Quote from KJRN79
I don't have any NICU experience to relate here, but it seems that part of the problem could be if you are looking for a weekend position only. It seems to me that a hospital may want you to have weeks of orientation to NICU full time days before "allowing" you to work weekends. That might be part of the problem. Good luck. I hope someone else has a better answer!
As a former NICU nurse manager, I think KJRN is right on the money here. Most large, teaching hospitals with Level III NICUs will hire new grads or nurses who lack NICU experience, but typically insist that they work full-time for a minimum of a year to gain proficiency before going to a part-time position. The learning curve in any specialty area is so steep that trying to "climb it" working part-time is very difficult and time consuming. Most new grad orientation programs for the NICU run from 3-6 months. Accomplishing that part-time could take as long as a year, far too long for a manager to have a "non-productive" employee on the payroll.
Also, managers of smaller Level II NICUs tend to be less willing to hire inexperienced RNs since these units may not consistently have a patient population sick and vaired enough to support the orientation of a novice. I went to work in a Level II NICU about 5 years into my nursing career. I had previously worked in Level III NICUs and on an LDRP unit. During the 6 weeks of orientation to my new job, there were several days when the NICU was closed due to no census, and not a single ventilator baby was admitted during that time. That was not really a big deal, since I was already experienced in the care of ventilated infants, but it would have been imposible to adequately train a novice in that setting.

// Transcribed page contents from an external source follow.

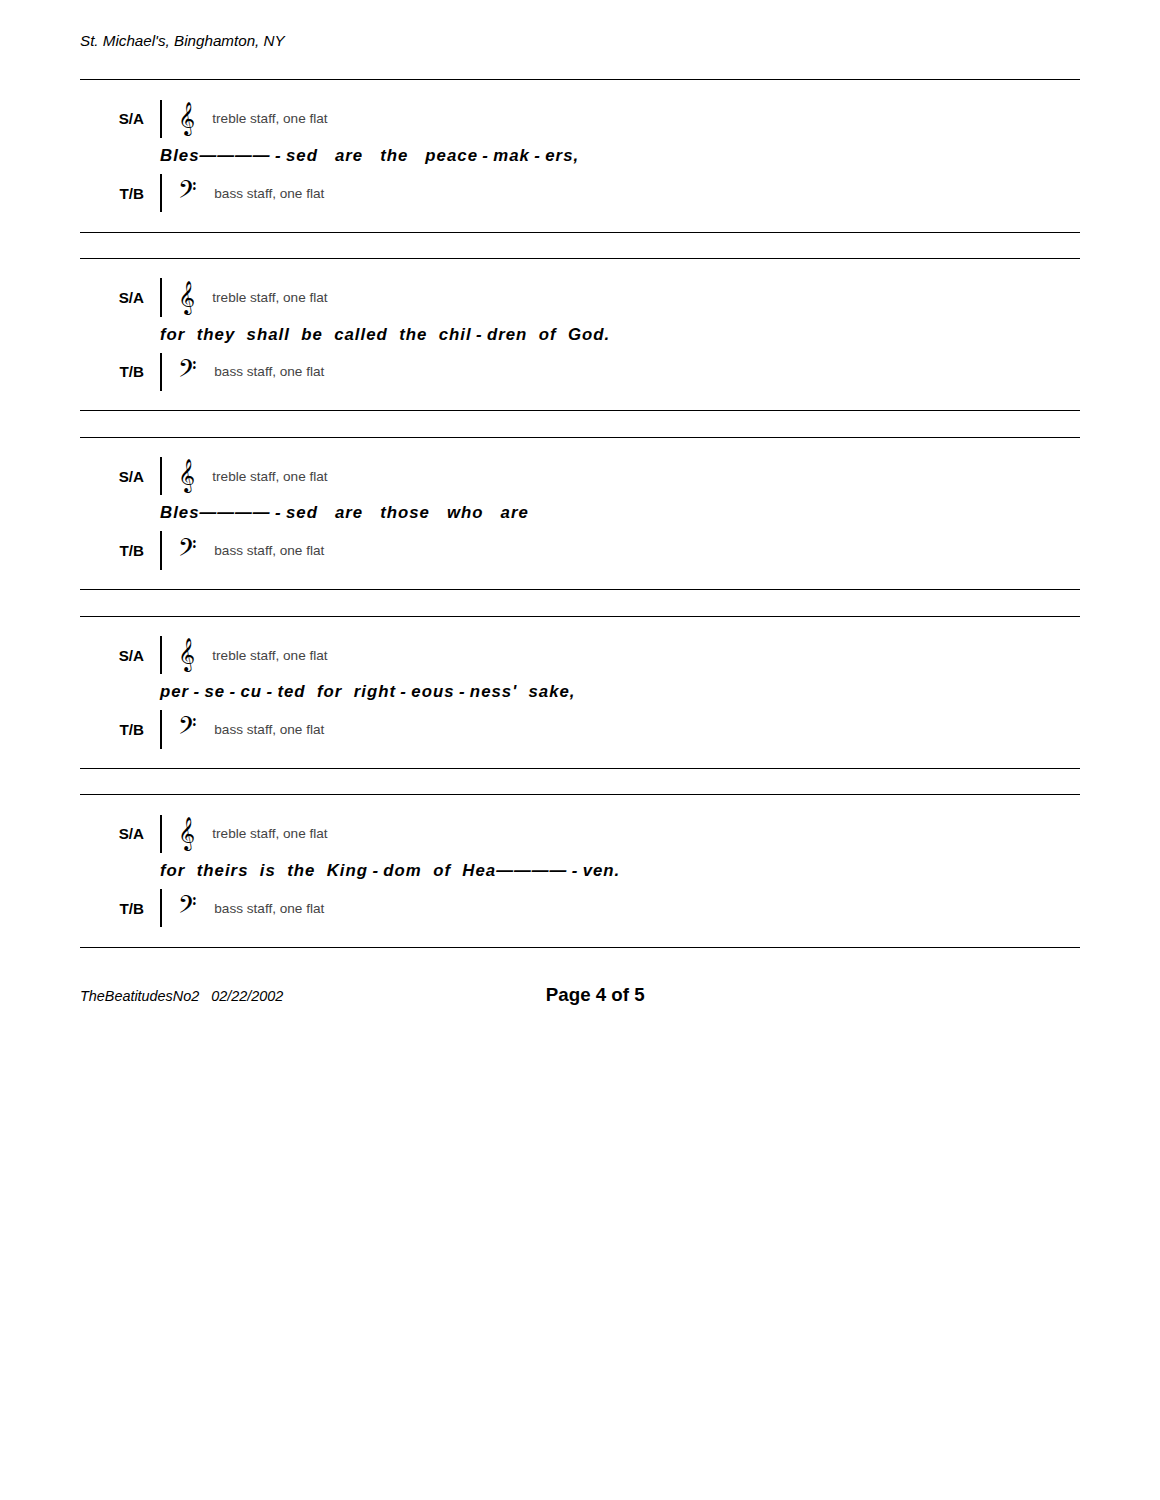St. Michael's, Binghamton, NY
S/A
𝄞treble staff, one flat
Bles———— - sed are the peace - mak - ers,
T/B
𝄢bass staff, one flat
S/A
𝄞treble staff, one flat
for they shall be called the chil - dren of God.
T/B
𝄢bass staff, one flat
S/A
𝄞treble staff, one flat
Bles———— - sed are those who are
T/B
𝄢bass staff, one flat
S/A
𝄞treble staff, one flat
per - se - cu - ted for right - eous - ness' sake,
T/B
𝄢bass staff, one flat
S/A
𝄞treble staff, one flat
for theirs is the King - dom of Hea———— - ven.
T/B
𝄢bass staff, one flat
TheBeatitudesNo2 02/22/2002
Page 4 of 5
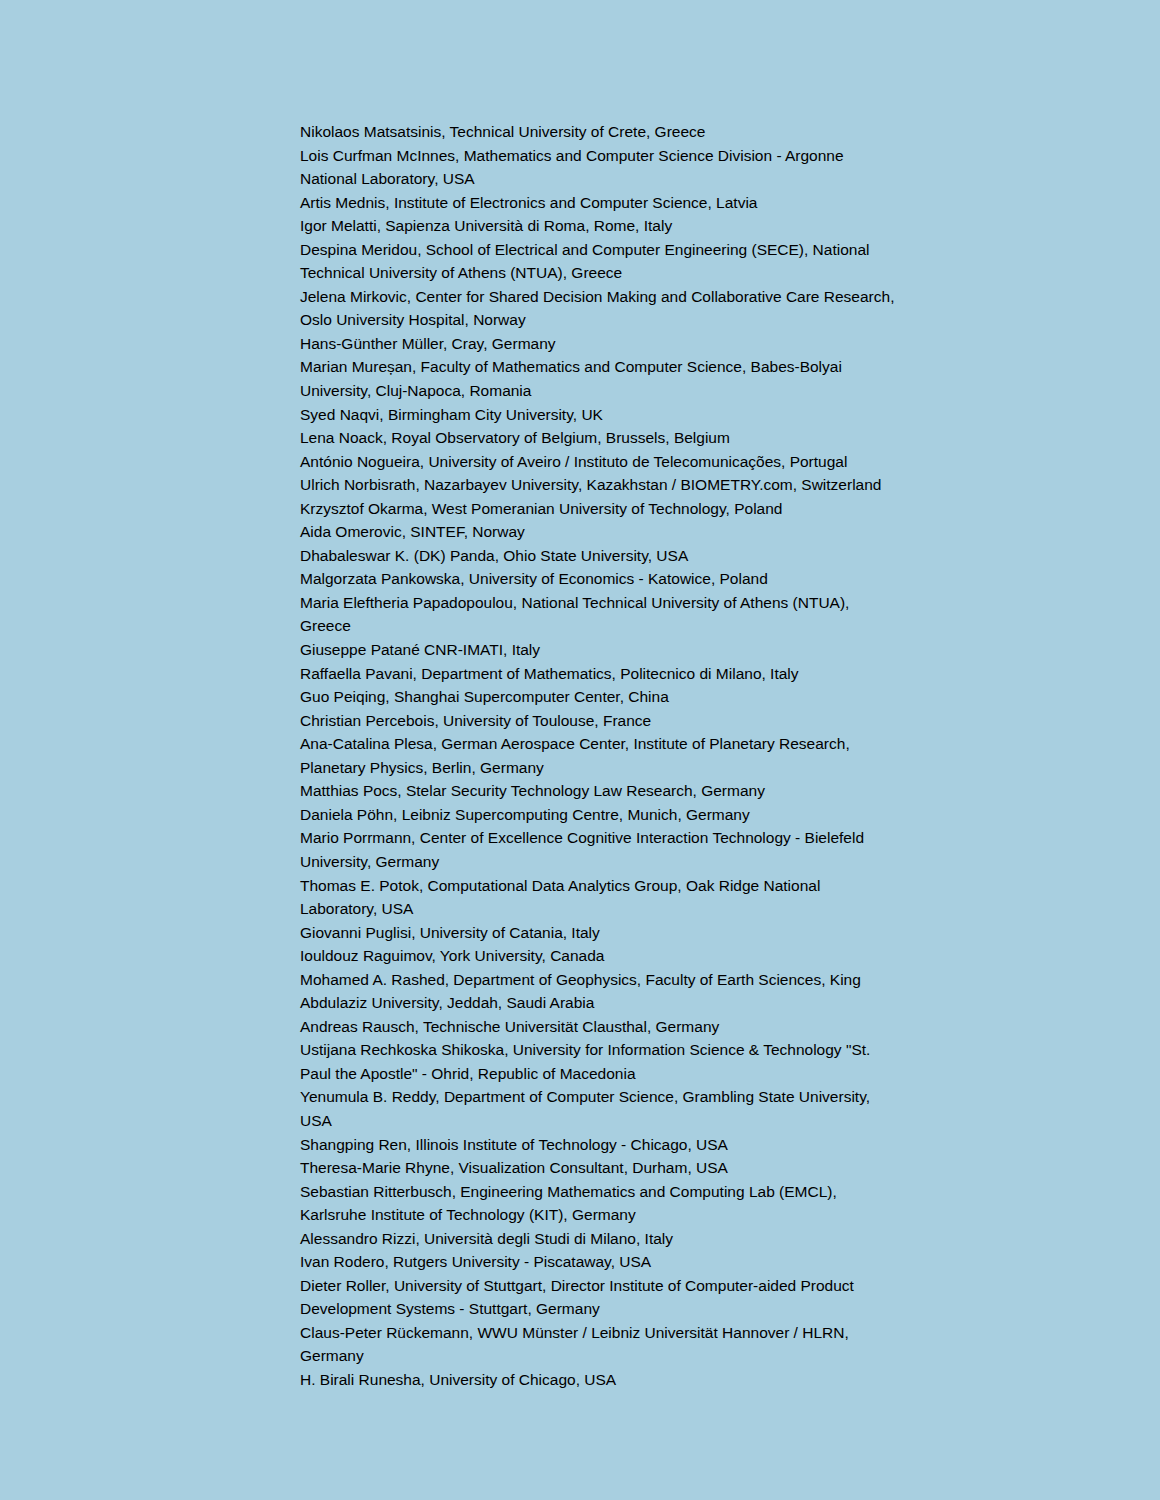Nikolaos Matsatsinis, Technical University of Crete, Greece
Lois Curfman McInnes, Mathematics and Computer Science Division - Argonne National Laboratory, USA
Artis Mednis, Institute of Electronics and Computer Science, Latvia
Igor Melatti, Sapienza Università di Roma, Rome, Italy
Despina Meridou, School of Electrical and Computer Engineering (SECE), National Technical University of Athens (NTUA), Greece
Jelena Mirkovic, Center for Shared Decision Making and Collaborative Care Research, Oslo University Hospital, Norway
Hans-Günther Müller, Cray, Germany
Marian Mureșan, Faculty of Mathematics and Computer Science, Babes-Bolyai University, Cluj-Napoca, Romania
Syed Naqvi, Birmingham City University, UK
Lena Noack, Royal Observatory of Belgium, Brussels, Belgium
António Nogueira, University of Aveiro / Instituto de Telecomunicações, Portugal
Ulrich Norbisrath, Nazarbayev University, Kazakhstan / BIOMETRY.com, Switzerland
Krzysztof Okarma, West Pomeranian University of Technology, Poland
Aida Omerovic, SINTEF, Norway
Dhabaleswar K. (DK) Panda, Ohio State University, USA
Malgorzata Pankowska, University of Economics - Katowice, Poland
Maria Eleftheria Papadopoulou, National Technical University of Athens (NTUA), Greece
Giuseppe Patané CNR-IMATI, Italy
Raffaella Pavani, Department of Mathematics, Politecnico di Milano, Italy
Guo Peiqing, Shanghai Supercomputer Center, China
Christian Percebois, University of Toulouse, France
Ana-Catalina Plesa, German Aerospace Center, Institute of Planetary Research, Planetary Physics, Berlin, Germany
Matthias Pocs, Stelar Security Technology Law Research, Germany
Daniela Pöhn, Leibniz Supercomputing Centre, Munich, Germany
Mario Porrmann, Center of Excellence Cognitive Interaction Technology - Bielefeld University, Germany
Thomas E. Potok, Computational Data Analytics Group, Oak Ridge National Laboratory, USA
Giovanni Puglisi, University of Catania, Italy
Iouldouz Raguimov, York University, Canada
Mohamed A. Rashed, Department of Geophysics, Faculty of Earth Sciences, King Abdulaziz University, Jeddah, Saudi Arabia
Andreas Rausch, Technische Universität Clausthal, Germany
Ustijana Rechkoska Shikoska, University for Information Science & Technology "St. Paul the Apostle" - Ohrid, Republic of Macedonia
Yenumula B. Reddy, Department of Computer Science, Grambling State University, USA
Shangping Ren, Illinois Institute of Technology - Chicago, USA
Theresa-Marie Rhyne, Visualization Consultant, Durham, USA
Sebastian Ritterbusch, Engineering Mathematics and Computing Lab (EMCL), Karlsruhe Institute of Technology (KIT), Germany
Alessandro Rizzi, Università degli Studi di Milano, Italy
Ivan Rodero, Rutgers University - Piscataway, USA
Dieter Roller, University of Stuttgart, Director Institute of Computer-aided Product Development Systems - Stuttgart, Germany
Claus-Peter Rückemann, WWU Münster / Leibniz Universität Hannover / HLRN, Germany
H. Birali Runesha, University of Chicago, USA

So, if you are serious about getting into a NICU, you will probably have to be willing to work full time for at least a year. If you don't want to work full-time, (and with a new baby, I wouldn't either) then I would suggest taking a general peds or mother baby position in a hospital with a Level III NICU. You will get your "foot in the door", establish a good work record, network with your colleagues in the NICU, and prepare for a time better suited to full-time work.